Thanks for trying to solve the problem. Looks like you were the only one who did. In the solution you proposed, B-C and D-A cross each other. But a route with crossed paths can never be the shortest route in a TSP. If you want, you can try to figure out why.
Hint: BC and AD are diagonals of the quadrilateral ABDC.

@IP: You could have tried to solve it intuitively. It hardly takes a few seconds, and the probability of guessing right is very high.

@scheherazade: Anasua, you appear before Rik because your names are in alphabetical order.

graffitimyhrt said...

whoh....heard of the travellin salesman problem, my old math teacher mentioned it ...along with the four colour theorem, which is, informally speakin, "if you want fill the countries in a map so no two adjacent countries will have the same colour, then four colours is enough"

I just loved these stuff.

Shrabasti Banerjee said...

Oh yess, zey cross.
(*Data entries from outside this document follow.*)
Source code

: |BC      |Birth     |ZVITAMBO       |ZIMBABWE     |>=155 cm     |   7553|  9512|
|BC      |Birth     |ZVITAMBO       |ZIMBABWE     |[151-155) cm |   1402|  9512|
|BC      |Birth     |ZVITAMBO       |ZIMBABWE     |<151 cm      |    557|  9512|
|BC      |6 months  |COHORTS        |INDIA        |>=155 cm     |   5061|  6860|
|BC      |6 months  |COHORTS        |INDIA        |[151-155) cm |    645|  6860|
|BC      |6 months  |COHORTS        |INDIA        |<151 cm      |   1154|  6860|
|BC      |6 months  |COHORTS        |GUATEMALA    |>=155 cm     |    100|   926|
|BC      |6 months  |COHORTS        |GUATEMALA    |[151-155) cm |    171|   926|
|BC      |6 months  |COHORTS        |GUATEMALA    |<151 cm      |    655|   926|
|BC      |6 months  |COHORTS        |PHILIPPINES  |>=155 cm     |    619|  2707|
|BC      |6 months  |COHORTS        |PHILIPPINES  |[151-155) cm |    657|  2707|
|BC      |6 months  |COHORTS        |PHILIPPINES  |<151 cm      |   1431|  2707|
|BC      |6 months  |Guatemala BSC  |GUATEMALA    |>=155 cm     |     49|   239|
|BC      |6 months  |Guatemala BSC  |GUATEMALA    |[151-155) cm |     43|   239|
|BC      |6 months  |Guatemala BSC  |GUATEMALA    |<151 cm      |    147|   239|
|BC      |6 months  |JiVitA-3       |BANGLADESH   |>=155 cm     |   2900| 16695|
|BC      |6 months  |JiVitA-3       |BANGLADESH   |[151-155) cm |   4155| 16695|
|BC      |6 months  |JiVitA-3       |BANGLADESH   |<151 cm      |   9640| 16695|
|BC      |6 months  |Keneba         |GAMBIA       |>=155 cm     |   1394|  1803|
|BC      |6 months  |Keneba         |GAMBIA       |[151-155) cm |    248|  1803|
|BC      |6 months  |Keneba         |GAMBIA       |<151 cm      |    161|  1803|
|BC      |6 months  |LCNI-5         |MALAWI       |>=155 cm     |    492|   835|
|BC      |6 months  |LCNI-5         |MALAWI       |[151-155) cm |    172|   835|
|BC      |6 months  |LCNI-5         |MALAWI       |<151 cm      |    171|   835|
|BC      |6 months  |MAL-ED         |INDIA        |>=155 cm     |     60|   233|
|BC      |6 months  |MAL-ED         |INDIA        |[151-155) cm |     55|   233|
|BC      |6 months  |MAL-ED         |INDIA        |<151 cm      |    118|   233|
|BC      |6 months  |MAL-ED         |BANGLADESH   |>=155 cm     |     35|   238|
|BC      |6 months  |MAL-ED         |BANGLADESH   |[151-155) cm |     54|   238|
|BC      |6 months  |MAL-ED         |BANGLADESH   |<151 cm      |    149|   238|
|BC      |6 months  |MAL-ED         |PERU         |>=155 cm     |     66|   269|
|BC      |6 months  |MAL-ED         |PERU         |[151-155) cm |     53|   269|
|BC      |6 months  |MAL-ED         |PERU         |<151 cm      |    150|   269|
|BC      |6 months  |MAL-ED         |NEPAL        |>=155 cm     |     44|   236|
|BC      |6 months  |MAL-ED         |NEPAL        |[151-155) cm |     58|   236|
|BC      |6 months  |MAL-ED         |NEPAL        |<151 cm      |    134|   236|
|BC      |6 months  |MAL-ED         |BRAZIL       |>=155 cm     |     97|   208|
Haha, I think the reason I suggested B-C was that I subconsciously remembered your first stop was supposed to be Bombay. :)

Abhiroop said...

This is totally unrelated but it seems like Shrabasti has an interesting habit of spelling "th" with a "ze" (Ze Jhor, case in point). Are you Mexican? Que pasa?

new age scheherazade said...

Sigh. Must I be denied all of life's pleasures? :(

Shrabasti Banerjee said...

@ Lahiri-da: Lol, Mexican? I always thought "ze" sounded French. I like "ze'. I think it sounds cute, but not a lot of people would agree :S, haha.